NIH Award Will Help Expand Big Data
More and more often in this era of big data, it’s not a lack of information that’s the issue. Instead, it can be sorting through a tsunami of data to find what’s most relevant and meaningful to drive medical research forward.
Now a $1.4 million grant from the National Institute of Health will boost efforts of a team of researchers at the University of Miami Miller School of Medicine to develop the next generation of their powerful data processing technology.
The grant “will support my research on random forests, which is a popular machine learning method used for data analysis,” said Hemant Ishwaran, Ph.D., a professor in the Division of Biostatistics within the Department of Public Health Sciences. Big data refers to data so large that it cannot reside inside the memory of a computer, so mining the data in an efficient way requires complex algorithms and resolving some challenging computational issues, he explained.
“Fortunately, there are experts here at UM in the High-Performance Computing core that we’ll work closely with in order to overcome these hurdles,” Ishwaran said. “So the resources at UM are actually one of the reasons the grant was able to happen.”

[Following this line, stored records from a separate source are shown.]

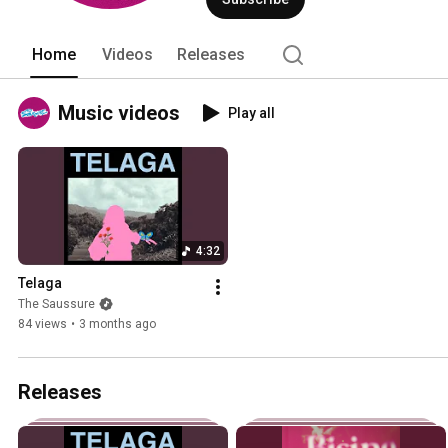
Home
Videos
Releases
Music videos
Play all
4:32
Telaga
The Saussure
84 views
•
3 months ago
Releases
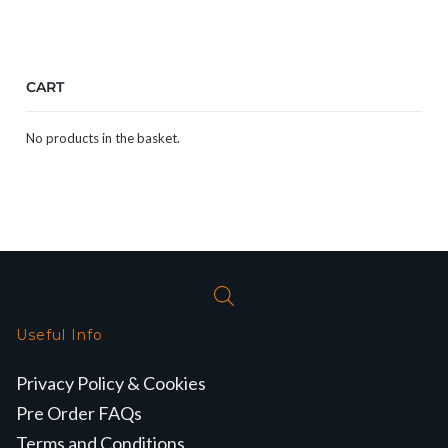
CART
No products in the basket.
Useful Info
Privacy Policy & Cookies
Pre Order FAQs
Terms and Conditions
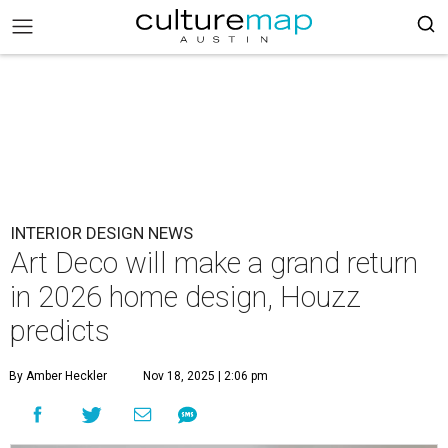
INTERIOR DESIGN NEWS
Art Deco will make a grand return
in 2026 home design, Houzz
predicts
By Amber Heckler
Nov 18, 2025 | 2:06 pm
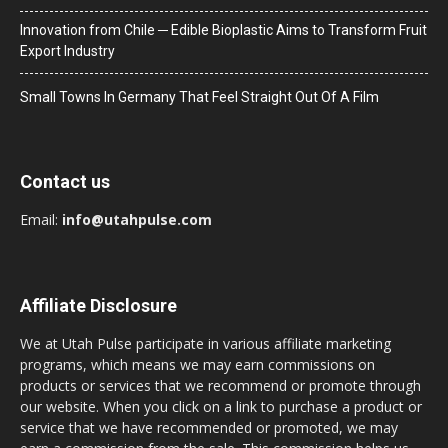
Innovation from Chile ─ Edible Bioplastic Aims to Transform Fruit
Export Industry
Small Towns In Germany That Feel Straight Out Of A Film
Contact us
Email:
info@utahpulse.com
Affiliate Disclosure
We at Utah Pulse participate in various affiliate marketing
programs, which means we may earn commissions on
products or services that we recommend or promote through
our website. When you click on a link to purchase a product or
service that we have recommended or promoted, we may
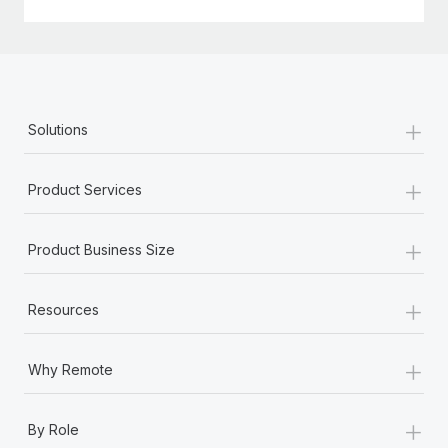
+
Solutions
+
Product Services
+
Product Business Size
+
Resources
+
Why Remote
+
By Role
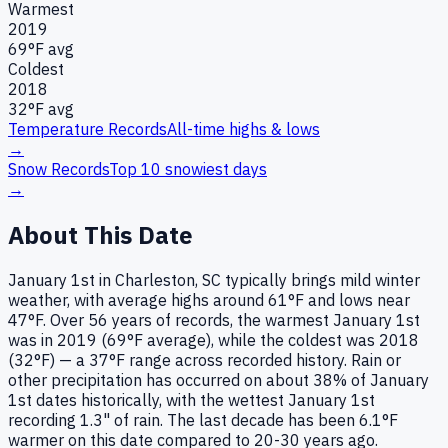
Warmest
2019
69
°F avg
Coldest
2018
32
°F avg
Temperature Records
All-time highs & lows
→
Snow Records
Top 10 snowiest days
→
About This Date
January 1st in Charleston, SC typically brings mild winter
weather, with average highs around 61°F and lows near
47°F. Over 56 years of records, the warmest January 1st
was in 2019 (69°F average), while the coldest was 2018
(32°F) — a 37°F range across recorded history. Rain or
other precipitation has occurred on about 38% of January
1st dates historically, with the wettest January 1st
recording 1.3" of rain. The last decade has been 6.1°F
warmer on this date compared to 20-30 years ago.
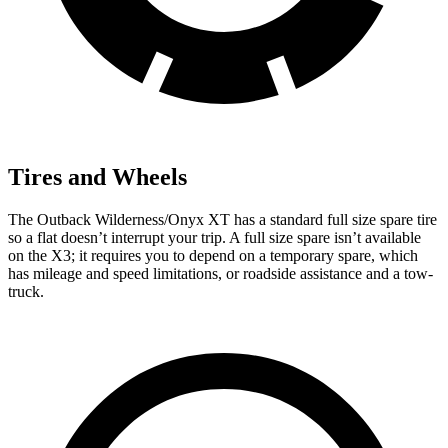
Tires and Wheels
The Outback Wilderness/Onyx XT has a standard full size spare tire
so a flat doesn’t interrupt your trip. A full size spare isn’t available
on the X3; it requires you to depend on a temporary spare, which
has mileage and speed limitations, or roadside assistance and a tow-
truck.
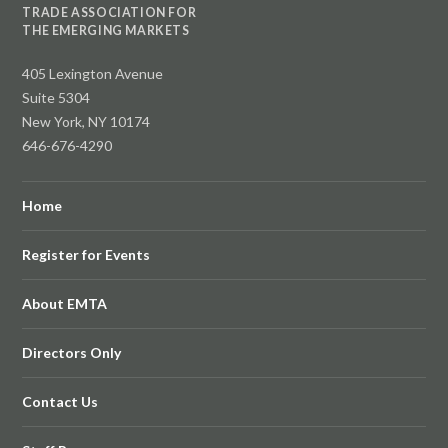
TRADE ASSOCIATION FOR
THE EMERGING MARKETS
405 Lexington Avenue
Suite 5304
New York, NY 10174
646-676-4290
Home
Register for Events
About EMTA
Directors Only
Contact Us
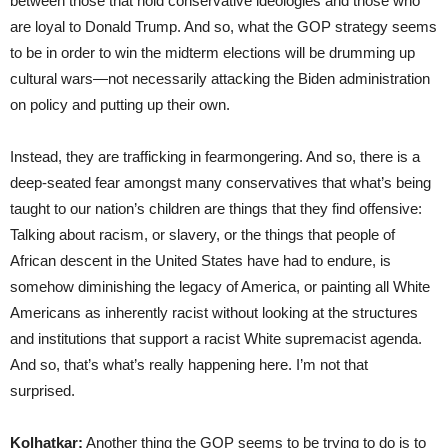
between those that hold conservative ideologies and those who
are loyal to Donald Trump. And so, what the GOP strategy seems
to be in order to win the midterm elections will be drumming up
cultural wars—not necessarily attacking the Biden administration
on policy and putting up their own.
Instead, they are trafficking in fearmongering. And so, there is a
deep-seated fear amongst many conservatives that what’s being
taught to our nation’s children are things that they find offensive:
Talking about racism, or slavery, or the things that people of
African descent in the United States have had to endure, is
somehow diminishing the legacy of America, or painting all White
Americans as inherently racist without looking at the structures
and institutions that support a racist White supremacist agenda.
And so, that’s what’s really happening here. I’m not that
surprised.
Kolhatkar:
Another thing the GOP seems to be trying to do is to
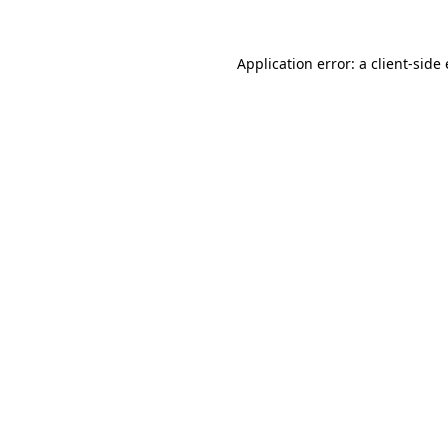
Application error: a
client
-side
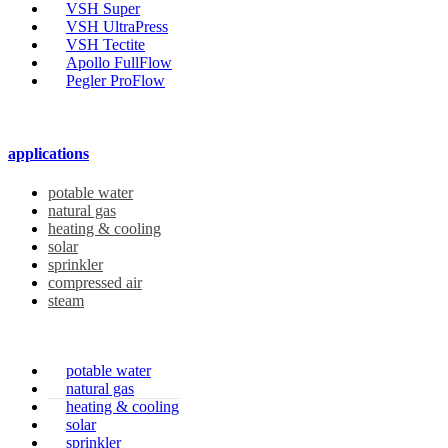
VSH Super
VSH UltraPress
VSH Tectite
Apollo FullFlow
Pegler ProFlow
applications
potable water
natural gas
heating & cooling
solar
sprinkler
compressed air
steam
potable water
natural gas
heating & cooling
solar
sprinkler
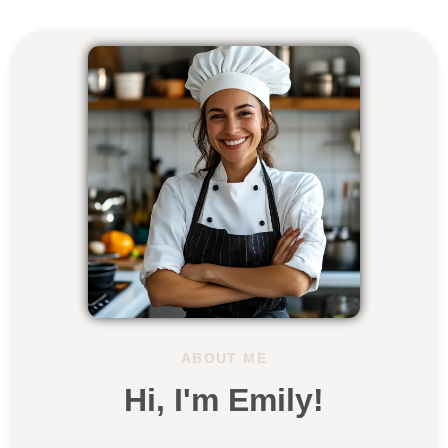
ABOUT ME
Hi, I'm Emily!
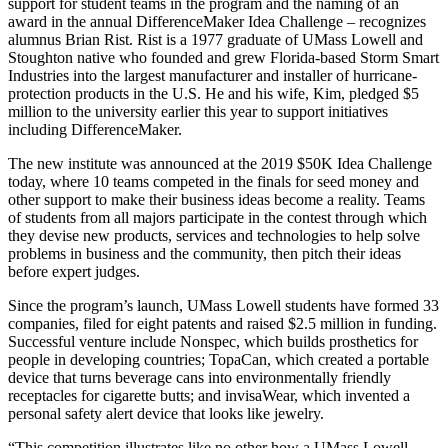
support for student teams in the program and the naming of an
award in the annual DifferenceMaker Idea Challenge – recognizes
alumnus Brian Rist. Rist is a 1977 graduate of UMass Lowell and
Stoughton native who founded and grew Florida-based Storm Smart
Industries into the largest manufacturer and installer of hurricane-
protection products in the U.S. He and his wife, Kim, pledged $5
million to the university earlier this year to support initiatives
including DifferenceMaker.
The new institute was announced at the 2019 $50K Idea Challenge
today, where 10 teams competed in the finals for seed money and
other support to make their business ideas become a reality. Teams
of students from all majors participate in the contest through which
they devise new products, services and technologies to help solve
problems in business and the community, then pitch their ideas
before expert judges.
Since the program’s launch, UMass Lowell students have formed 33
companies, filed for eight patents and raised $2.5 million in funding.
Successful venture include Nonspec, which builds prosthetics for
people in developing countries; TopaCan, which created a portable
device that turns beverage cans into environmentally friendly
receptacles for cigarette butts; and invisaWear, which invented a
personal safety alert device that looks like jewelry.
“This competition illustrates like no other how a UMass Lowell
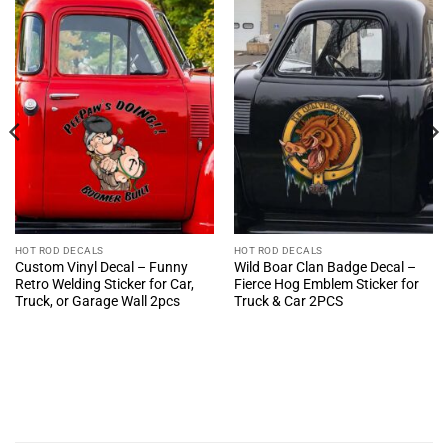
HOT ROD DECALS
HOT ROD DECALS
Custom Vinyl Decal – Funny
Wild Boar Clan Badge Decal –
Retro Welding Sticker for Car,
Fierce Hog Emblem Sticker for
Truck, or Garage Wall 2pcs
Truck & Car 2PCS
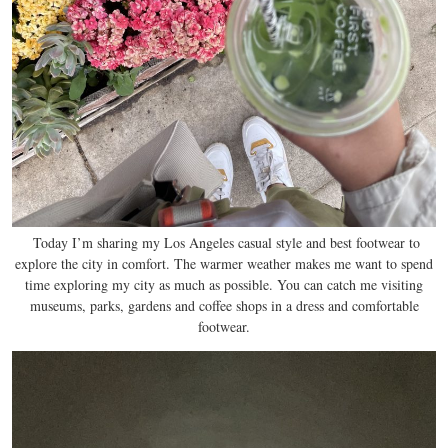
Today I’m sharing my Los Angeles casual style and best footwear to
explore the city in comfort. The warmer weather makes me want to spend
time exploring my city as much as possible. You can catch me visiting
museums, parks, gardens and coffee shops in a dress and comfortable
footwear.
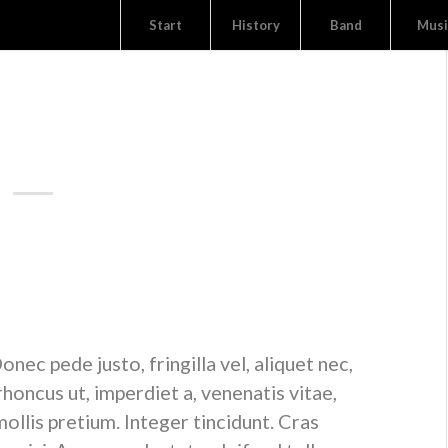
Start
History
Band
Musi
NEWS
ICE ENTRY
cing elit. Aenean commodo ligula eget dolor. Aenean
is parturient montes, nascetur ridiculus mus. Donec quam
 sem.
ec pede justo, fringilla vel, aliquet nec,
 rhoncus ut, imperdiet a, venenatis vitae,
ollis pretium. Integer tincidunt. Cras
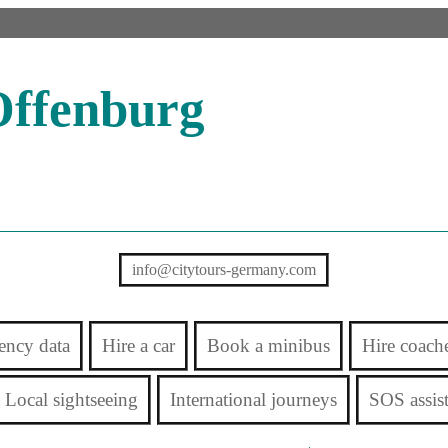
Offenburg
info@citytours-germany.com
ency data
Hire a car
Book a minibus
Hire coach
Local sightseeing
International journeys
SOS assis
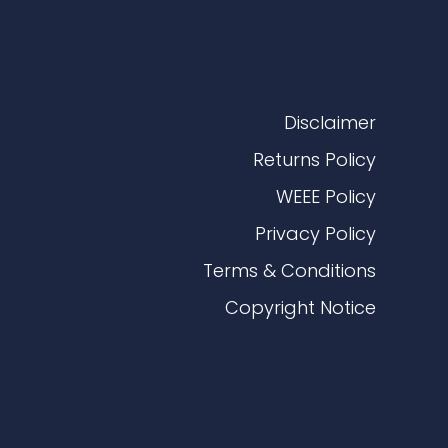
Disclaimer
Returns Policy
WEEE Policy
Privacy Policy
Terms & Conditions
Copyright Notice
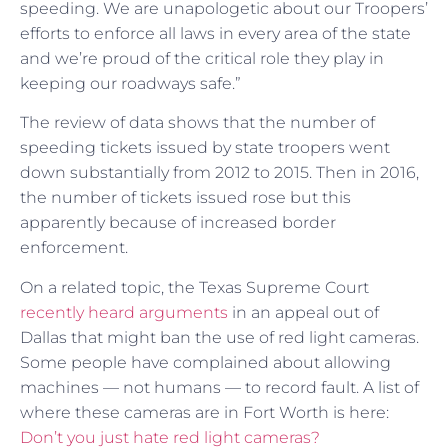
speeding. We are unapologetic about our Troopers’
efforts to enforce all laws in every area of the state
and we’re proud of the critical role they play in
keeping our roadways safe.”
The review of data shows that the number of
speeding tickets issued by state troopers went
down substantially from 2012 to 2015. Then in 2016,
the number of tickets issued rose but this
apparently because of increased border
enforcement.
On a related topic, the Texas Supreme Court
recently heard arguments
in an appeal out of
Dallas that might ban the use of red light cameras.
Some people have complained about allowing
machines — not humans — to record fault. A list of
where these cameras are in Fort Worth is here:
Don’t you just hate red light cameras?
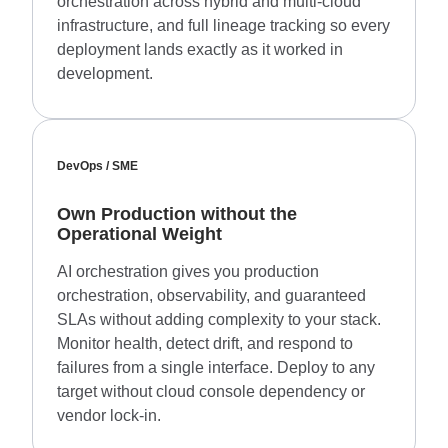
orchestration across hybrid and multi-cloud
infrastructure, and full lineage tracking so every
deployment lands exactly as it worked in
development.
DevOps / SME
Own Production without the
Operational Weight
AI orchestration gives you production
orchestration, observability, and guaranteed
SLAs without adding complexity to your stack.
Monitor health, detect drift, and respond to
failures from a single interface. Deploy to any
target without cloud console dependency or
vendor lock-in.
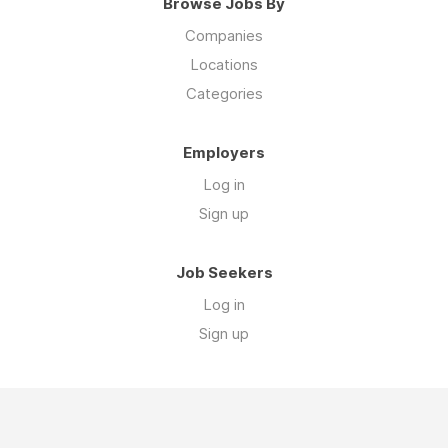
Browse Jobs By
Companies
Locations
Categories
Employers
Log in
Sign up
Job Seekers
Log in
Sign up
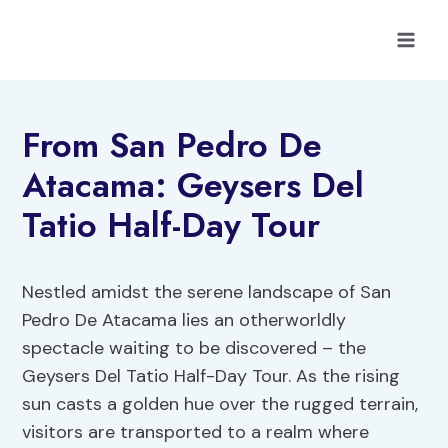
Skip
to
content
From San Pedro De
Atacama: Geysers Del
Tatio Half-Day Tour
Nestled amidst the serene landscape of San
Pedro De Atacama lies an otherworldly
spectacle waiting to be discovered – the
Geysers Del Tatio Half-Day Tour. As the rising
sun casts a golden hue over the rugged terrain,
visitors are transported to a realm where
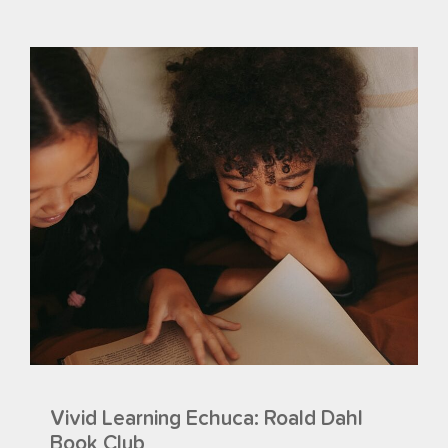
Vivid Learning Echuca: Roald Dahl
Book Club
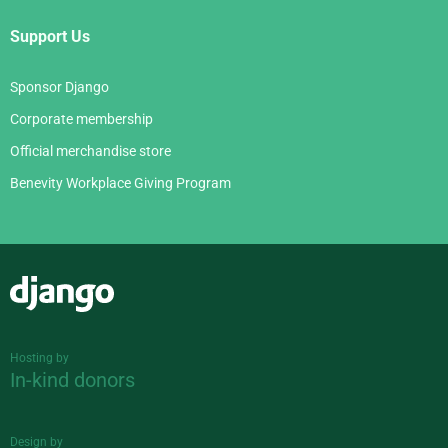
Support Us
Sponsor Django
Corporate membership
Official merchandise store
Benevity Workplace Giving Program
Django
Hosting by
In-kind donors
Design by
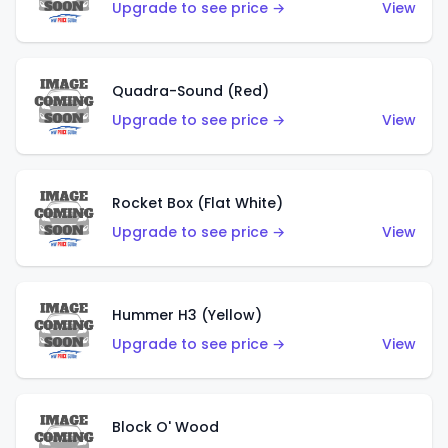
Upgrade to see price →
View
Quadra-Sound (Red)
Upgrade to see price →
View
Rocket Box (Flat White)
Upgrade to see price →
View
Hummer H3 (Yellow)
Upgrade to see price →
View
Block O' Wood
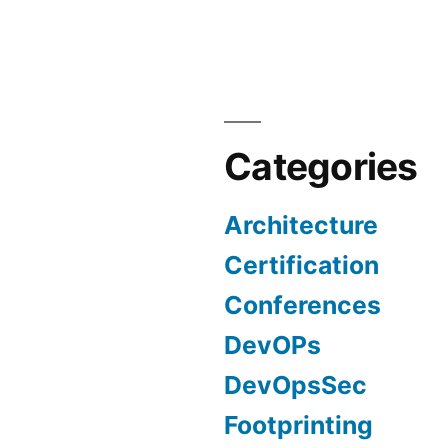
in
DevOpsSec
Part
2
Categories
Architecture
Certification
Conferences
DevOPs
DevOpsSec
Footprinting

The NIH grant will allow the UM team to further refine their randomForestSRC R-software package to handle big data. The applications for this next-generation random forest software will be essentially endless, Ishwaran said. Developing precision clinical therapy guidelines for esophageal cancer and identifying tumor and immune regulators of immunotherapy in breast cancer are among the specific possibilities.
When the funding was announced, “everyone in the lab was ecstatic,” Ishwaran said. They already knew their software package was popular, garnering more than 3,000 downloads a month from other researchers via
online big data platforms. “But having the grant renewed was especially gratifying because it shows NIH also views our work as important.”
The advances from this research will also extend way beyond internal use at the University of Miami. “By making our software open source, researchers can not only use our software, but they can also develop their own applications on top of our code,” Ishwaran said. “Next generation random forests is a new extension to random forests that makes it even more accurate and able to handle big data.”